This weekend I ended up picking through a rummage sale where I happened upon a trove of vintage war books. The price: $5 for all the books I could fit into a paper grocery bag. Check out this literary haul I walked away with:
A seven-volume, hardcover "History of the World War" published in 1918.It reads like journalism, obviously being fresh off the signing of the Armistice, and it's filled with naive boasts about how the Allied victory has essentially ended war for all time, with democracy coming out the winner for eternity.
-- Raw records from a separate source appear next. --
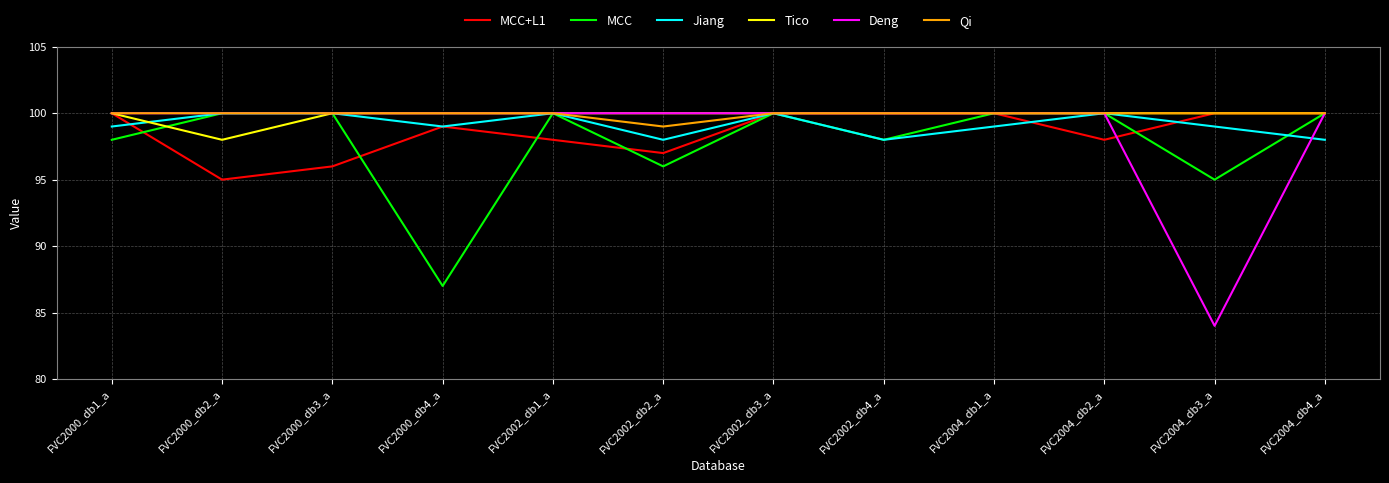

What is the smallest value displayed?

84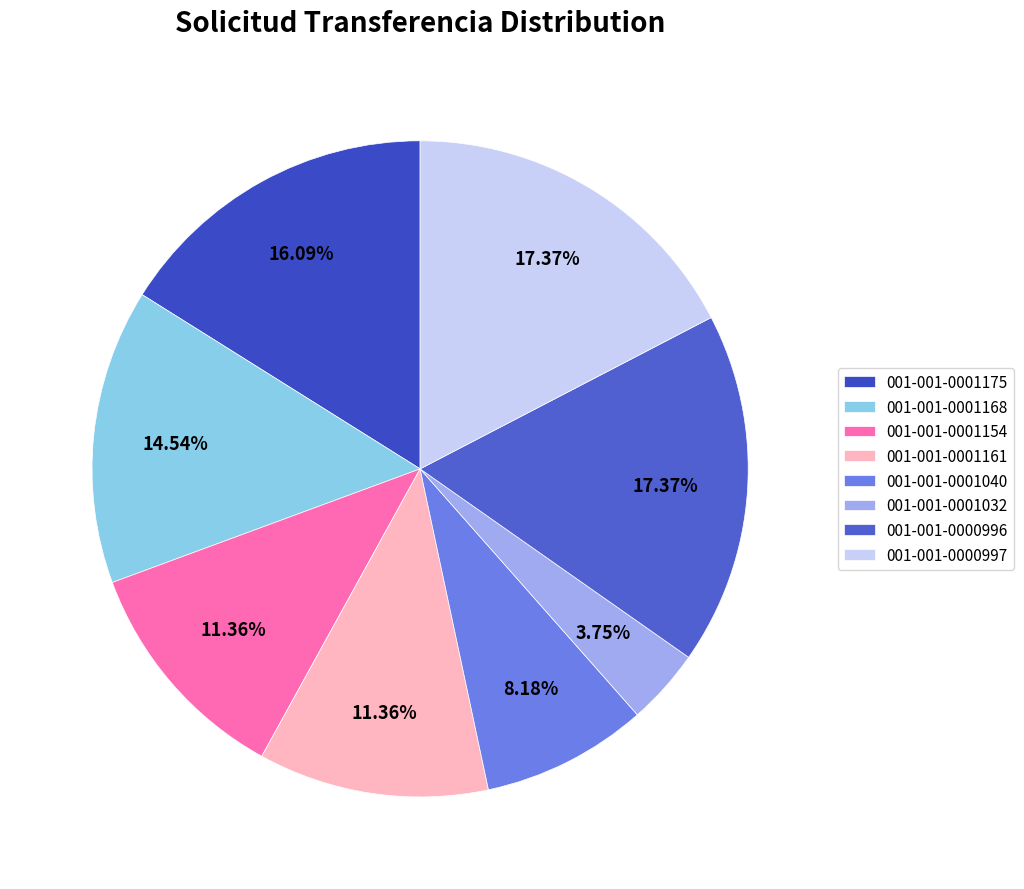

What percentage do 001-001-0001161 and 001-001-0001154 together represent?

22.7%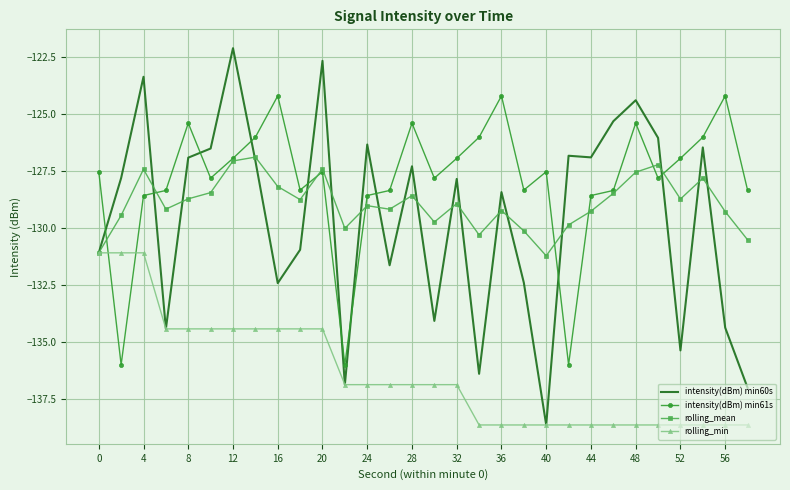

Rank the series by their maximum value, from lowest to highest.

rolling_min, rolling_mean, intensity(dBm) min61s, intensity(dBm) min60s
"American Guerrilla in the Phillippines"First edition of a 1945 book by Ira Wolfert, chronicling the experience of U.S. Army commandos in the Phillippine campaign against the Japanese. Referring to the enemy as "Japs" throughout the book, it's a good example of a "sensational" contemporary military account -- written in the heat of the conflict and leaving the niceties for history to sort out later. It's illustrated with drawings that might have been cut from
Boy's Life magazine or an early G.I. Joe comic...a book that was clearly marketed as an "adventure tale," if nominally a piece of war journalism.
"The Conquest of Civilization"A 700-page 1926 hardcover by James Breasted, summarizing the military victories of Western civilizations dating back to the ancient Greeks. Interesting intellectual precursor to the work of Victor Davis Hanson, a Stanford professor who builds on Breasted's theory that the European democratic tradition is the ultimate explanation for the West's military effectiveness throughout history.
And the best:
A yearbook from the 1955-1956 cruise of the aircraft carrier USS Oriskany.
In mid-1955, the
Oriskany (pictured above) sailed out of the port of Alameda for a year-long tour of East Asia, where its air group helped enforce the tenuous Korean War armistice. (The carrier had been produced at the very end of WWII, and saw combat during the Korean War.) This yearbook is just spectacular, with tons of photos from the cruise, including port calls in Yokohama, Manila, and Hong Kong. It's a great snapshot of the old-school Navy life, and must have previously belonged to a veteran of the cruise. This is a pretty precious document in my eyes...I'll give it a safe home.